Önce bir eczane buluyoruz "Farmacia".. Eczacı kadının saç rengine bakarak biraz koyusu gibi diyerek falan kestane rengini anlatmaya çalışıyoruz. Arkasından iş alkol ve fırça bulmaya geliyor. Akşam neredeyse hava kararıncaya kadar nalbur arıyoruz ama bir türlü bulamıyoruz. En sonunda bir yerde bir boya satıcısı buluyoruz da oradan 2 cm kalınlığında bir yağlı boya fırçası temin edebiliyoruz. Bu arada Bora iyi hatırlıyor "karıştırma kabı" diyor. Hemen yol üstündeki "ne alırsan 1$" mağazalarından birine girip sonradan içine peynir koyduğumuz plastik kapaklı bir kase alıyoruz. 

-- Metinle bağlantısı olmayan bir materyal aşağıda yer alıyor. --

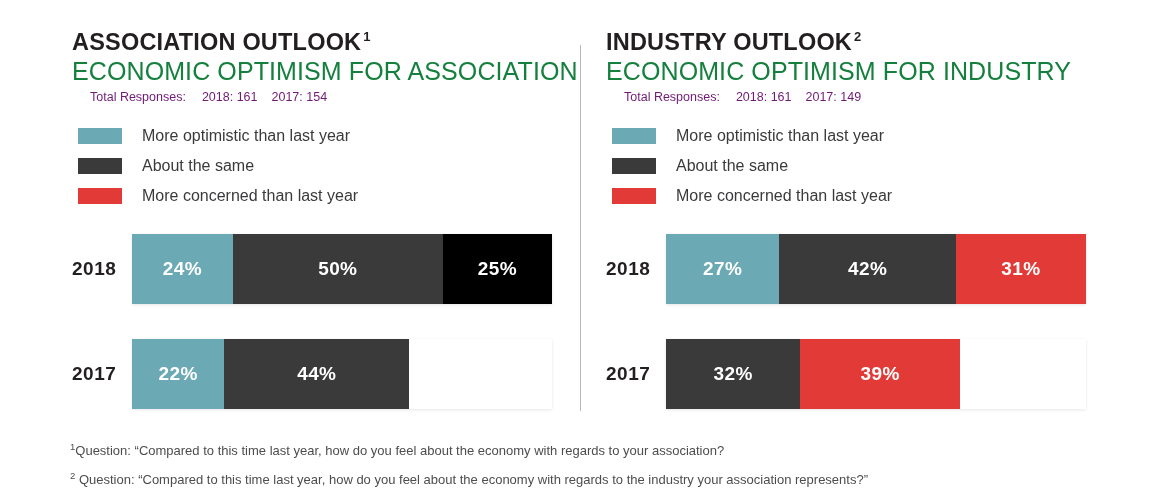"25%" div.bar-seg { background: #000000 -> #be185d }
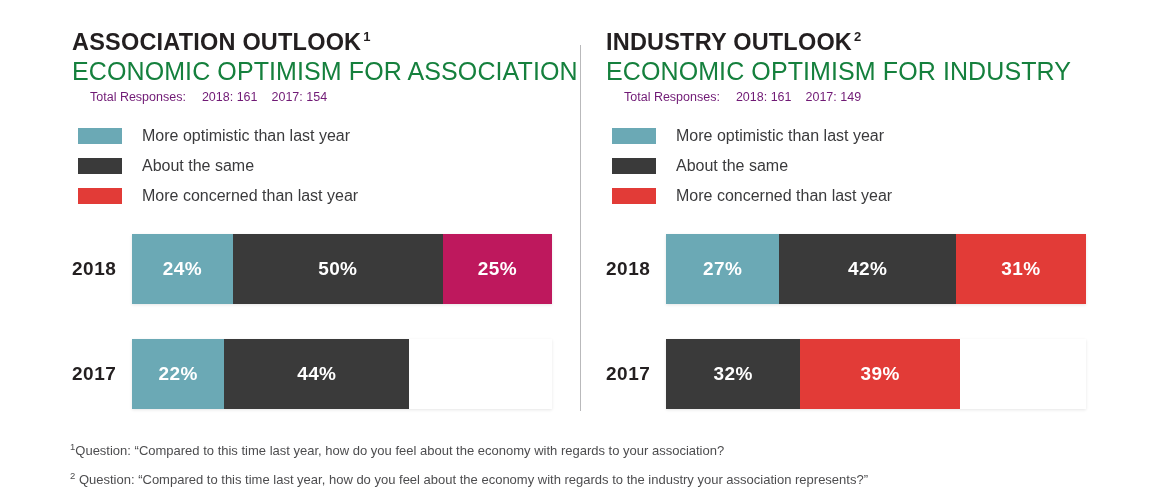"27%" div.bar-seg { html: <div> <span>27%</span> </div> -> none }
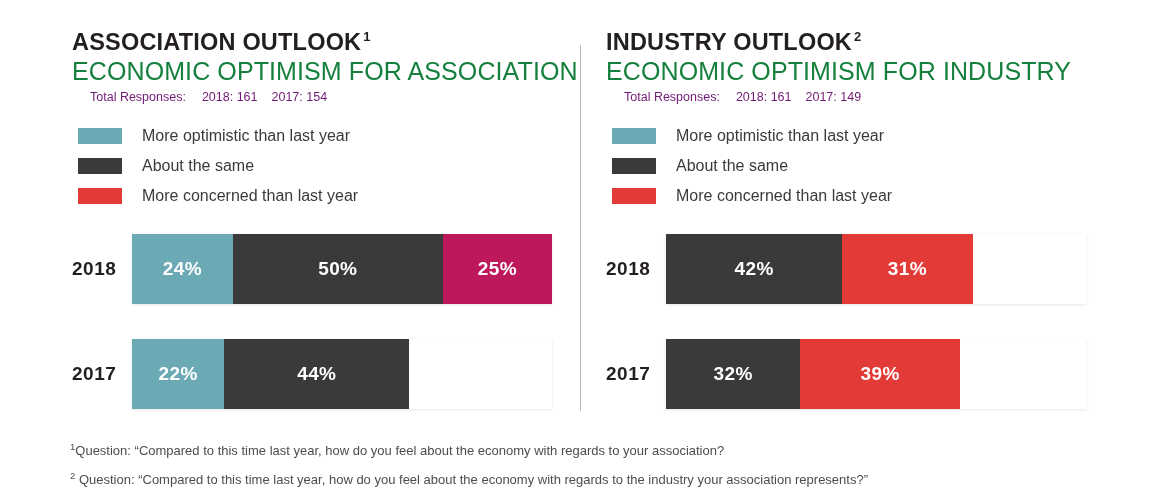"30%" div.bar-seg { html: none -> <div> <span>30%</span> </div> }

Geri dönerken fark ediyoruz ki o sokak bu sokak derken otelden epeyce uzaklaşmışız.  Geceleri sokaklar nispeten daha tenha ve tehlikeli  olduğundan pek de gecikmek istemiyoruz ve koştura koştura otele dönüyoruz.



Otelde manzara şu: Ben omzumda baş havlusu aynanın karşısındayım. Bora  plastik kase içinde boyayı karıştırmış elinde yağlı boya fırçasıyla banyodan çıkmış geliyor. Elimizde bir de tarak var, saçları tarakla ayırıp yavaş yavaş aralarına boya sürmeyi planlıyoruz. Neyse ilk heyecanı atlatıp işleme başladığımızda korktuğumuz kadar zor bir şey olmadığını ve gayet başarılı olduğumuzu görüp rahatlıyoruz. Oradan buradan konuşurken Bora aniden "eee boya bitti" diyor. Saçlara bakıyoruz daha kafanın yarısındayız aşağılara hiç boya sürmemişiz. Beni bir endişe alıyor ve kafamın yarısı başka yarısı başka renk olacak diye dövünmeye başlıyorum. Bora "dur ben gideyim bir kutu boya daha alayım" diyor ama bu karanlıkta orayı bulması mümkün değil ayrıca bulsa bile bu saatte eczaneler çoktan kapatmışlardır.. 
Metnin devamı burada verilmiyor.